In 1440, Kańczuga received town charter. As a private town it remained in the hands of the Pilecki family, but in the subsequent centuries, Kańczuga was property of such families, as Odrowaz, Kostka, Ostrogski, Lubomirski and Sanguszko. The town, with its deep tunnels used as merchant goods storages, prospered until the late 15th century, when its population reached 3000. In 1498, Kańczuga was burned to the ground in a Wallachian raid, which ended the period of prosperity. In the 16th and early 17th centuries, the area of Kańczuga was frequently raided by the Crimean Tatars. In a 1624 raid, all local villages were burned, and thousands of residents kidnapped.

As a result of the first of Partitions of Poland (Treaty of St-Petersburg dated 5 July 1772), Kańczuga was attributed to the Habsburg monarchy as part of Austrian Galicia, in which it remained until 1918. When a post office was opened in 1870, the town was in the Przeworsk Bezirkshauptmannschaft.

Before the Holocaust the Kańczuga population was 3,000 with at least 40% being Jews.

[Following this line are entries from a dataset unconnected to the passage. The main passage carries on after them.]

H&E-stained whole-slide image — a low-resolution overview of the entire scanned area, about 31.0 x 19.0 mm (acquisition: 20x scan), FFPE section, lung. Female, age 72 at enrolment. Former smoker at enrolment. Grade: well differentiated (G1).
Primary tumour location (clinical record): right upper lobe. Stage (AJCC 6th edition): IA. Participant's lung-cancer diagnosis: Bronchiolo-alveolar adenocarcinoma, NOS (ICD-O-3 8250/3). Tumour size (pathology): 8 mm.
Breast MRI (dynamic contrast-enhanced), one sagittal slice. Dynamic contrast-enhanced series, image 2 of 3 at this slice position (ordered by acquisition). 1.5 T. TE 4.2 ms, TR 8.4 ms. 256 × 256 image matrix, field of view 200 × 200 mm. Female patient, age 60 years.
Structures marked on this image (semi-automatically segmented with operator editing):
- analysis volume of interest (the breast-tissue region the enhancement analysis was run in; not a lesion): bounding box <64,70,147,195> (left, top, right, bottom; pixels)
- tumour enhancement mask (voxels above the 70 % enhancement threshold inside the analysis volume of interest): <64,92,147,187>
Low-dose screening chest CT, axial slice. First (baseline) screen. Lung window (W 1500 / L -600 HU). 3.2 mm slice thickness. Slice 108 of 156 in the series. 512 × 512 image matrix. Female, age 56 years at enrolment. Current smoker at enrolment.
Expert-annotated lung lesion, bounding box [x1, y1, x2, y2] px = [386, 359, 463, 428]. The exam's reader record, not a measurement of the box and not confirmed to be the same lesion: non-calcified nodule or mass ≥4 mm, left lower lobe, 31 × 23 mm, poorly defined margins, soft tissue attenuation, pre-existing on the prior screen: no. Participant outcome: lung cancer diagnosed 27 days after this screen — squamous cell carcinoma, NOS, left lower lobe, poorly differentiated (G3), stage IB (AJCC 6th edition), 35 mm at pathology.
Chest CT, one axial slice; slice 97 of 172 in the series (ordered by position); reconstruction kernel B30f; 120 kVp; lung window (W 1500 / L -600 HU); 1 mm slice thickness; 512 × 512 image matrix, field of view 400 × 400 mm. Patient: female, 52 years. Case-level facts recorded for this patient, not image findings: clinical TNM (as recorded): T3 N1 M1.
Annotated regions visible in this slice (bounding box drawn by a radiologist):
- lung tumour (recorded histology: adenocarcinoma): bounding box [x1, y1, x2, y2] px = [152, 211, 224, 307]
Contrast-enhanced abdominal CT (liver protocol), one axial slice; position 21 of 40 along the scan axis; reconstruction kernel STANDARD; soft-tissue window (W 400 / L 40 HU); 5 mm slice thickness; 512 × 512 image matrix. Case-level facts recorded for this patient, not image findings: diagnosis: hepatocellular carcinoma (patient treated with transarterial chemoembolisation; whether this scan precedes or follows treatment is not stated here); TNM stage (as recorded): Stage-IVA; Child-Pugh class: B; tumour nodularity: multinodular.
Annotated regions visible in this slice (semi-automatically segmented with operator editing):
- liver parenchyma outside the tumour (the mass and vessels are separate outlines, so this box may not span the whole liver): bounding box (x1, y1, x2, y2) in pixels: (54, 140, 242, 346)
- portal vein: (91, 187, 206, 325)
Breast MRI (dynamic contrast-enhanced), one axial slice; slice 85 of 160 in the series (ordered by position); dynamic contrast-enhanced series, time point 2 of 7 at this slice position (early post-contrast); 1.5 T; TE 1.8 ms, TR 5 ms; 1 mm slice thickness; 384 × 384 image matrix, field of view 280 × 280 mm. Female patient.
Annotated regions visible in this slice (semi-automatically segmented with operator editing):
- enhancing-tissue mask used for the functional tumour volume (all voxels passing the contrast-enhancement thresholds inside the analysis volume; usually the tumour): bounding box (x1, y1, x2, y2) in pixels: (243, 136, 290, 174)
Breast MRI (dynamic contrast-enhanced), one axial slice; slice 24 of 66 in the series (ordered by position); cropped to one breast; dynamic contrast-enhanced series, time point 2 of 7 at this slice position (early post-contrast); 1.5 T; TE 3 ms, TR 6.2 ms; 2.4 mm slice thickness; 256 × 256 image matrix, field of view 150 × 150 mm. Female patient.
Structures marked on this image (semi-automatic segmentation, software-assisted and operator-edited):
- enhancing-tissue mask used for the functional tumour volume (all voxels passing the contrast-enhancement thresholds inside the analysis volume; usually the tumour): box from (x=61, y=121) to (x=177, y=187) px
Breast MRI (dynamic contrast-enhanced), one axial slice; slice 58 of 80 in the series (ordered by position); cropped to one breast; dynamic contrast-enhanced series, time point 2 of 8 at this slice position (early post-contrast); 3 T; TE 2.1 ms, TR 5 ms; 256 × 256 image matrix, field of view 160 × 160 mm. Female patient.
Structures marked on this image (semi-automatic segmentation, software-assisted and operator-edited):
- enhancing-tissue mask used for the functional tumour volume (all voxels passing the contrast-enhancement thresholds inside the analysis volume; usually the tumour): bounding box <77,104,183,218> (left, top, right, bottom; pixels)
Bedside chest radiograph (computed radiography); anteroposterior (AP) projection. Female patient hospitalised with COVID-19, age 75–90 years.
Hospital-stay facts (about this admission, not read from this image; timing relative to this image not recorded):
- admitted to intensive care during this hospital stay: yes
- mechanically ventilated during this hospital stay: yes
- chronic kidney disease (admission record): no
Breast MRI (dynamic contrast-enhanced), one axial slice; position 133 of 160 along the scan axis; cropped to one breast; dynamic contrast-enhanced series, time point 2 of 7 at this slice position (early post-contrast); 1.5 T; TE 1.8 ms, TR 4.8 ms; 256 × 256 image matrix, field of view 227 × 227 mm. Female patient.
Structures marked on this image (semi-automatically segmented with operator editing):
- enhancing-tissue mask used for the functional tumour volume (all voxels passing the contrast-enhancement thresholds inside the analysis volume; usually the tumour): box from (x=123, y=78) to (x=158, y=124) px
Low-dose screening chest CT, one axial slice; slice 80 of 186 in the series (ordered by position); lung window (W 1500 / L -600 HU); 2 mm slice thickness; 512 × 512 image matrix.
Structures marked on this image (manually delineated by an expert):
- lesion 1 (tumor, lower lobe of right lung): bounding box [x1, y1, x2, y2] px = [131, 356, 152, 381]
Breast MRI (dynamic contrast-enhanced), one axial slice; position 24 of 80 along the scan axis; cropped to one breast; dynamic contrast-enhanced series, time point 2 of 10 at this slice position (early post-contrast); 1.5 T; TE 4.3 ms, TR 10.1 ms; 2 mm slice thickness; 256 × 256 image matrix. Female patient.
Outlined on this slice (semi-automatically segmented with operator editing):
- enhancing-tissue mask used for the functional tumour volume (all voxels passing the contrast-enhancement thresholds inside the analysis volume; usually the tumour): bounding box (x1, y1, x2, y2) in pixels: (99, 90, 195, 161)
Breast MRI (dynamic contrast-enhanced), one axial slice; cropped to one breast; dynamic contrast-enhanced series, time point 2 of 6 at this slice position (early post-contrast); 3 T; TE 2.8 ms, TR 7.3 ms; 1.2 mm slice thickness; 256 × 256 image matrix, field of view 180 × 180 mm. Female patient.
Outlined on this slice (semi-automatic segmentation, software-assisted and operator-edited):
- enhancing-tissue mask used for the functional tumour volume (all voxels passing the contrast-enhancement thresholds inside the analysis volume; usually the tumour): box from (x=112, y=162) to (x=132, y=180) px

Following the German-Soviet invasion of Poland, which started World War II in September 1939, the town was occupied by Germany until 1944. On August 8, 1942, the Jews living in the town were murdered by the Nazis and their bodies were dumped in a mass grave. Jewish civilians were first rounded up into the synagogue where they were forced to spend several days without food, water, or bathrooms. They were then taken out of the synagogue where the men were made to dig large holes which were used as their communal graves. After the holes were dug, the men, women, and children were shot, with their bodies being tossed into these mass, communal graves.

In April 1945, a pogrom took place in Kánczuga that targeted the few returning Holocaust survivors who gathered for a Passover Seder.
During the Seder, 12 were killed by ethnic Polish perpetrators.